Когда-то я был женат на Зое Кропоткиной. В те годы я получал за концерт рублей сто. Сколько это было в долларах, уже и не помню. Власть тогда была другая, рубли другие, а доллары мне вообще были не нужны. Помню только, что пропивались мои гонорары очень быстро. Так быстро, что Зоя Кропоткина после каждых гастролей меня ругала. Иногда я приезжал вообще без денег. А один раз заявился домой с соленым огурцом в кармане – толстым, в глубоких унылых морщинах. Джинсы потом пришлось долго стирать. Сейчас я бы их, наверное, выбросил, но тогда другие джинсы мне купить было не на что, так что я вынужден был отстирывать следы огурца.
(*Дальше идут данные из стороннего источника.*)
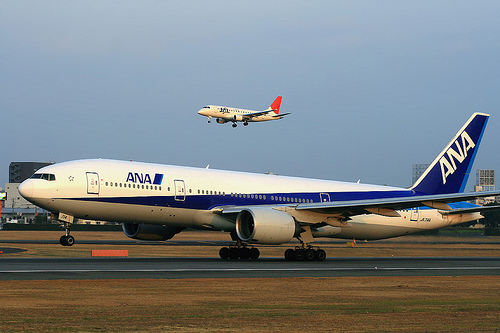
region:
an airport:
[7, 87, 498, 321]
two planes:
[17, 87, 499, 279]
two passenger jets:
[15, 87, 495, 275]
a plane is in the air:
[188, 90, 304, 137]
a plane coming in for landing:
[194, 86, 302, 136]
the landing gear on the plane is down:
[193, 92, 292, 137]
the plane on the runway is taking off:
[8, 110, 495, 285]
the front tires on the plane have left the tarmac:
[5, 107, 499, 292]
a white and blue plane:
[15, 110, 499, 304]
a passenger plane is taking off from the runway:
[8, 109, 495, 285]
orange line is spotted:
[99, 248, 106, 253]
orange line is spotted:
[116, 248, 121, 265]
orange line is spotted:
[110, 252, 122, 262]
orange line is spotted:
[104, 248, 115, 259]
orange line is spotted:
[105, 249, 120, 256]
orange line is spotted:
[103, 247, 108, 253]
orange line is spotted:
[115, 250, 126, 260]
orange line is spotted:
[105, 245, 115, 252]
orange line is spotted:
[110, 247, 122, 253]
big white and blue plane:
[19, 82, 493, 252]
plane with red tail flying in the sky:
[183, 82, 299, 139]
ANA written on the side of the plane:
[118, 157, 171, 192]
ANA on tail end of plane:
[420, 94, 497, 203]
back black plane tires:
[211, 237, 343, 271]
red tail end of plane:
[266, 89, 289, 121]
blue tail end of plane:
[415, 92, 487, 214]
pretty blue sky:
[30, 10, 458, 95]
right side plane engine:
[222, 190, 297, 245]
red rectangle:
[84, 240, 140, 266]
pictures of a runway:
[7, 11, 482, 302]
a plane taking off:
[182, 75, 298, 140]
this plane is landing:
[11, 105, 498, 288]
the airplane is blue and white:
[25, 109, 499, 264]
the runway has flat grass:
[6, 237, 495, 329]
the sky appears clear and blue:
[6, 12, 498, 185]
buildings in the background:
[413, 136, 498, 241]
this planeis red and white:
[191, 78, 303, 124]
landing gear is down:
[31, 199, 338, 281]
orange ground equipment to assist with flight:
[66, 226, 160, 277]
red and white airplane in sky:
[195, 81, 295, 131]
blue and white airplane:
[10, 113, 482, 254]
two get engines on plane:
[116, 208, 407, 250]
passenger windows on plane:
[102, 173, 437, 220]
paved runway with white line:
[12, 255, 498, 290]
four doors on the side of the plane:
[80, 170, 431, 222]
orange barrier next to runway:
[86, 244, 169, 273]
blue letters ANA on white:
[116, 168, 179, 190]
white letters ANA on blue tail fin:
[413, 105, 494, 203]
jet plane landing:
[182, 91, 328, 136]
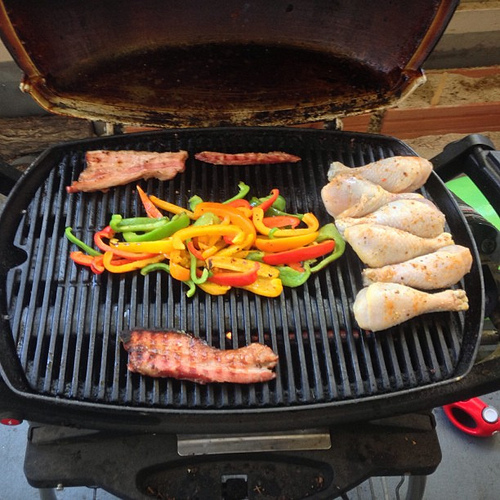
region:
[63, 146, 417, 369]
Food cooking on the grill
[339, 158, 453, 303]
Chicken drumsticks are cooking on the grill.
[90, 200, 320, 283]
Peppers are cooking on the grill.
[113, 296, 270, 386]
A piece of meat grilling.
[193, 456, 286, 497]
Knob on the black grill.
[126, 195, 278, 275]
The peppers are green, yellow and red.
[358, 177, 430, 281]
The chicken has seasoning on top of it.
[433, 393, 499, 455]
A red object on the ground,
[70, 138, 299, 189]
Meat cooking on the back of the grill.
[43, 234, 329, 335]
The grill is made of iron.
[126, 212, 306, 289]
Three colors of peppers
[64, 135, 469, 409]
Dinner on the grill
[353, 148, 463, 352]
Six drumsticks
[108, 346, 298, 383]
Single piece of meat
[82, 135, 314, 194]
Two smaller pieces of meat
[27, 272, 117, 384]
A black grill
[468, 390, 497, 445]
Lighter for a grill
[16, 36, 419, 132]
Lid to a grill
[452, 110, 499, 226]
Plastic handle on right side of grill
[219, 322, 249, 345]
Flame under the food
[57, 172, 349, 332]
the peppers are colored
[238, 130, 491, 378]
chicken legs on a grill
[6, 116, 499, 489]
the grill is black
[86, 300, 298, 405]
a piece of a rib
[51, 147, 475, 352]
the chicken is beside the peppers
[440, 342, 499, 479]
a red item below the grill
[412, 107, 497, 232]
the grill handle is black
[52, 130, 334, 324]
two pieces of ribs above the peppers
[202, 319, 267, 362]
a small flame beneath the grill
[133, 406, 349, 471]
a silver handle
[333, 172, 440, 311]
Seasoning on the chicken.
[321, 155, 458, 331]
The chicken is raw.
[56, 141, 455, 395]
Food on a grill.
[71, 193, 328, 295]
Sliced peppers on the grill.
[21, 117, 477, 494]
The grill is black.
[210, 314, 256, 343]
Flame in the grill.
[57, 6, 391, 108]
Rust in the hood.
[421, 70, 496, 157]
Dirt on the steps.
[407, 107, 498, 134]
The step is brown.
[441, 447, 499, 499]
The ground is grey.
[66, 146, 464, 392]
the food is on a grill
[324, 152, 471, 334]
the chicken legs are raw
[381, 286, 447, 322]
the chicken leg is seasoned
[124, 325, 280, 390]
the meat has been grilled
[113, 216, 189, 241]
the food is green in color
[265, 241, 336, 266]
the food is red in color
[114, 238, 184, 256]
the food is yellow in color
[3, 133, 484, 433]
the grill is black in color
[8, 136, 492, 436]
the grill is made of metal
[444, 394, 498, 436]
the igniter is red in color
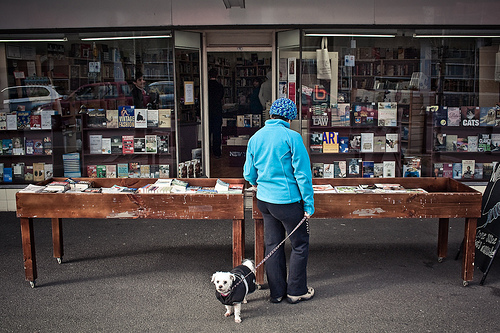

Это было, кажется, совсем недавно; во всяком случае, наши общие с Кропоткиной друзья с тех пор внешне совершенно не изменились. Кое-кто, правда, умер, но те, что еще живы, держатся молодцом. Ну, мешки под глазами, ну, седина. А в общем – сохранились неплохо. Жалуемся друг другу в телефонных разговорах на радикулит, а в целом, кажется, все по-старому. Давление иногда пошаливает, одышка, головокружение. Но в остальном – все такие же.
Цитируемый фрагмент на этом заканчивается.